EXERCISE GOAL>
Reproduce every line of the listing below verbatim, omitting the pictures from your reply.

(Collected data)
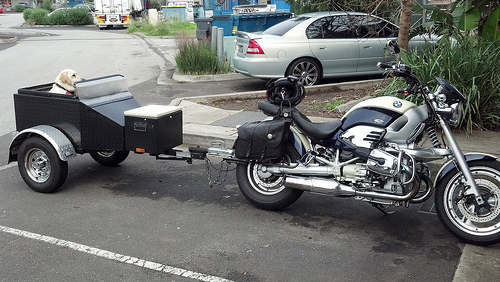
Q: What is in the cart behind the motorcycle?
A: A dog.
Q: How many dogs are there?
A: 1.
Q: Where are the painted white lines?
A: On the pavement.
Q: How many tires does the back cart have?
A: 2.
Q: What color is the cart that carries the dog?
A: Black.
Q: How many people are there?
A: None.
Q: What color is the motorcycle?
A: Black and tan.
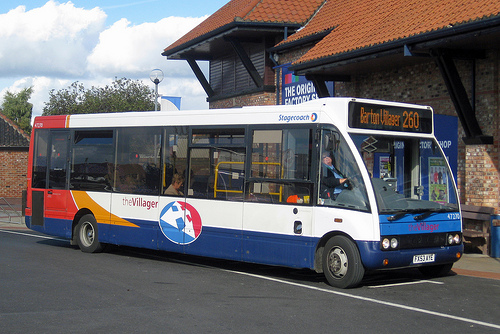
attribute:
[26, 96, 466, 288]
bus — red, blue, white, parked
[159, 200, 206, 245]
arrows — red, blue, white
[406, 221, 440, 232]
letters — red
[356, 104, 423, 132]
words — orange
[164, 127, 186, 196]
window — side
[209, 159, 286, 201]
handrail — yellow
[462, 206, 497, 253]
bench — brown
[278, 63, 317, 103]
sign — blue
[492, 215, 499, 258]
trashcan — blue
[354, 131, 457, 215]
window — long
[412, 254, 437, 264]
license plate — white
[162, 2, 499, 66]
roof — part, red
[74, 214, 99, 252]
wheel — gray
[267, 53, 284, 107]
pipe — part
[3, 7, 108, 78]
cloud — part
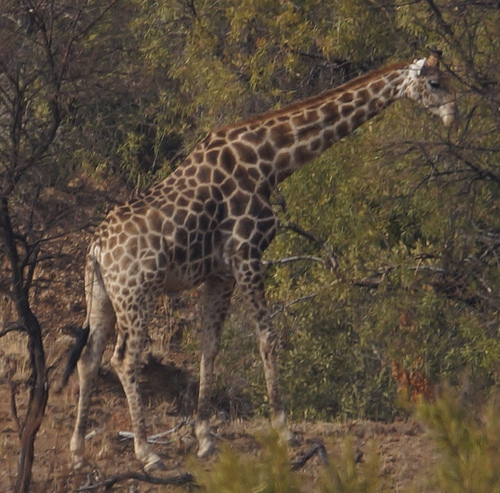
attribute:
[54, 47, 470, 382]
giraffe — spotted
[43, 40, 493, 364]
giraffe — spotted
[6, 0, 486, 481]
photograph — unfocused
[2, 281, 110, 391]
tail — long, black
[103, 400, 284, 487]
branch — broken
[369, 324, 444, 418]
leaves — dead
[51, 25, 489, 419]
giraffe — wild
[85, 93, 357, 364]
fur — brown, white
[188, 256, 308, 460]
legs — long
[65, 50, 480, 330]
tree — leafy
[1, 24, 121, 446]
tree — dead, brown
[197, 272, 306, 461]
legs — long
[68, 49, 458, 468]
giraffe — big, body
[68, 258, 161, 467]
legs — rear, long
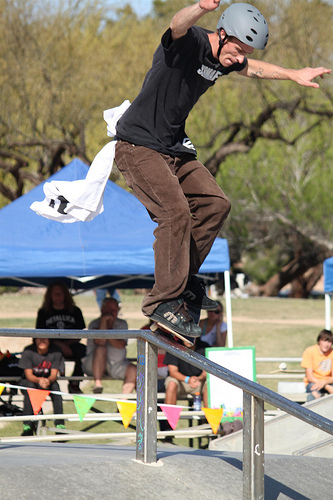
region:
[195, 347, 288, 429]
A pole on the ramp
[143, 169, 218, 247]
Brown pants in the photo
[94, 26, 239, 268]
A young man skating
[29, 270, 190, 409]
People watching in the background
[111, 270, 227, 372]
skateboard over highest slanting part of railing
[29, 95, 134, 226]
white shirt tucked into back waist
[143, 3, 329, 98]
skateboarder with arms lifted out to side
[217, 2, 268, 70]
head in helmet while looking down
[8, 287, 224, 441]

EXERCISE RESULT>
Q: What is in the cart behind the motorcycle?
A: A dog.
Q: How many dogs are there?
A: 1.
Q: Where are the painted white lines?
A: On the pavement.
Q: How many tires does the back cart have?
A: 2.
Q: What color is the cart that carries the dog?
A: Black.
Q: How many people are there?
A: None.
Q: What color is the motorcycle?
A: Black and tan.
attribute:
[26, 96, 466, 288]
bus — red, blue, white, parked
[159, 200, 206, 245]
arrows — red, blue, white
[406, 221, 440, 232]
letters — red
[356, 104, 423, 132]
words — orange
[164, 127, 186, 196]
window — side
[209, 159, 286, 201]
handrail — yellow
[462, 206, 497, 253]
bench — brown
[278, 63, 317, 103]
sign — blue
[492, 215, 499, 258]
trashcan — blue
[354, 131, 457, 215]
window — long
[412, 254, 437, 264]
license plate — white
[162, 2, 499, 66]
roof — part, red
[74, 214, 99, 252]
wheel — gray
[267, 53, 284, 107]
pipe — part
[3, 7, 108, 78]
cloud — part
attribute:
[54, 47, 470, 382]
giraffe — spotted
[43, 40, 493, 364]
giraffe — spotted
[6, 0, 486, 481]
photograph — unfocused
[2, 281, 110, 391]
tail — long, black
[103, 400, 284, 487]
branch — broken
[369, 324, 444, 418]
leaves — dead
[51, 25, 489, 419]
giraffe — wild
[85, 93, 357, 364]
fur — brown, white
[188, 256, 308, 460]
legs — long
[65, 50, 480, 330]
tree — leafy
[1, 24, 121, 446]
tree — dead, brown
[197, 272, 306, 461]
legs — long
[68, 49, 458, 468]
giraffe — big, body
[68, 258, 161, 467]
legs — rear, long
region:
[195, 347, 288, 429]
A pole on the ramp
[143, 169, 218, 247]
Brown pants in the photo
[94, 26, 239, 268]
A young man skating
[29, 270, 190, 409]
People watching in the background
[111, 270, 227, 372]
skateboard over highest slanting part of railing
[29, 95, 134, 226]
white shirt tucked into back waist
[143, 3, 329, 98]
skateboarder with arms lifted out to side
[217, 2, 268, 70]
head in helmet while looking down
[8, 287, 224, 441]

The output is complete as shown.